What prevents you from putting them all into the model and jointly estimating them is that the effect estimates of each variable won’t be identified due to the correlation between them. If you think that all the covariance between them comes from a common shared source (“true smoking habit”), you could try to estimate each of your pkyrs25s as a function of a latent variable. In that case, the implied causal model would be something like this:

The power of Bayesian approach and PPL is that it’s easy to estimate a latent variable like that – just put a prior on it. I don’t know if this causal model is reasonable, though. From my (uninformed) intuition, age and gender, which are in “other stuff”, also affect “smoking habit”, so you would need to think about how to control for that to achieve identification.

Anyway, just some thoughts.

It sounds like you want a to figure out which of the vectors in pkyrs25 is “the correct one”. Is that correct? If so, you can do something like this

import pymc3 as pm
import numpy as np
import arviz as az
import matplotlib.pyplot as plt

# observed data
obs = [1,2,3,4]

with pm.Model() as model:
    # set of possible true vectors
    possible_vectors = pm.Data('possible_vectors',
                               value=[ [1.1,2.1,3.1,4.1],
                                       [1,1,1,3],
                                       [2,2,2,3],
                                       [1,1,4,4,]
                                     ]
                              )

    # D-C
    p = pm.Dirichlet("p", a=np.array([1.0, 1.0, 1.0]))
    selector = pm.Categorical('selector', p=p)
    # vector is probabilistically selected
    # from among the candidates
    vector = possible_vectors[selector]
                           
    # likelihood                    
    like = pm.Normal('like', vector, observed=obs)
    trace = pm.sample(return_inferencedata=True)
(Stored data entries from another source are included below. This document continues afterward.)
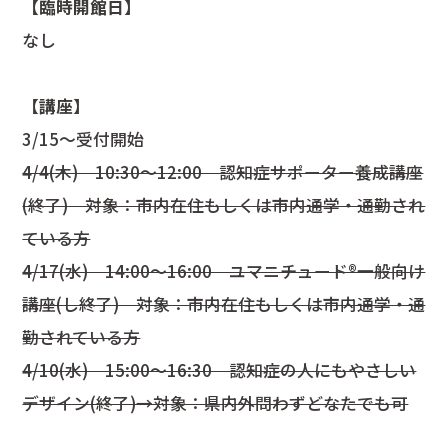
【臨時開館日】
なし
【講座】
3/15～受付開始
4/4(木) 10:30～12:00 認知症サポーター養成講座
(終了) 対象：市内在住もしくは市内通学・通勤され
ている方
4/17(水) 14:00～16:00 ユマニチュード®一般向け
講座(し終了) 対象：市内在住もしくは市内通学・通
勤されている方
4/10(水) 15:00～16:30 認知症の人にもやさしい
デザイン(終了)→対象：県内外問わずどなたでも可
az.plot_posterior(trace, var_names=['selector'])
plt.show()

That will give you something like this:
image

But I wouldn’t actually recommend doing this. If you have idea about how the observed data might be linked to unobserved variables (e.g., the bias you mention), it probably makes more sense to make an actual measurement model instead of sort of “hard coding” several possible data sets.
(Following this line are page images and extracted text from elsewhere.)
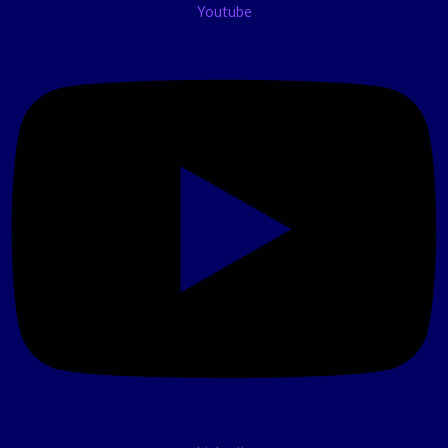
Youtube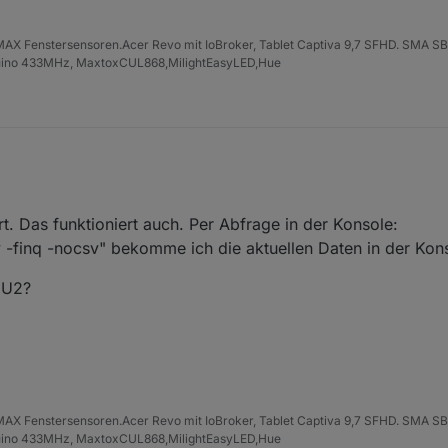
 Fenstersensoren.Acer Revo mit IoBroker, Tablet Captiva 9,7 SFHD. SMA 
duino 433MHz, MaxtoxCUL868,MilightEasyLED,Hue
ert. Das funktioniert auch. Per Abfrage in der Konsole:
v -finq -nocsv" bekomme ich die aktuellen Daten in der Kon
CU2?
 Fenstersensoren.Acer Revo mit IoBroker, Tablet Captiva 9,7 SFHD. SMA 
duino 433MHz, MaxtoxCUL868,MilightEasyLED,Hue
Ahh, I see. That’s fairly straight-forward. I had tried something similar but I was having some indexing errors because of object type. Thank you. We’re just beginning to move some of our approaches to Bayesian so the responses have been informative and useful. Knowledgeable community too. Much obliged :pray:

1 Like

An issue we often have to deal with is that the simulations that produce the realizations are often “black-box” to us and we don’t have a good understanding of how they were generated. In the past folks have just averaged across realizations to produce a mean and then just fit a model using an MLE approach. More recent approaches involve trying to more appropriately incorporate the uncertainty evinced by the separate realizations. Hence the interest in identifying the vectors that seem to be the most “correct” ones. But the overall goal is actually to produce some type of weighted average w/ HDIs where the most “correct” models/realizations have the most weight. This attracted us to BMA-type approaches for M-closed problems. But I understand that PyMC doesn’t actually offer a full BMA approach. In any case, I’ve been searching for threads on this topic. If you know of a good source of info on this type of problem please point me in the right direction. Also any comments or insights appreciated–as always.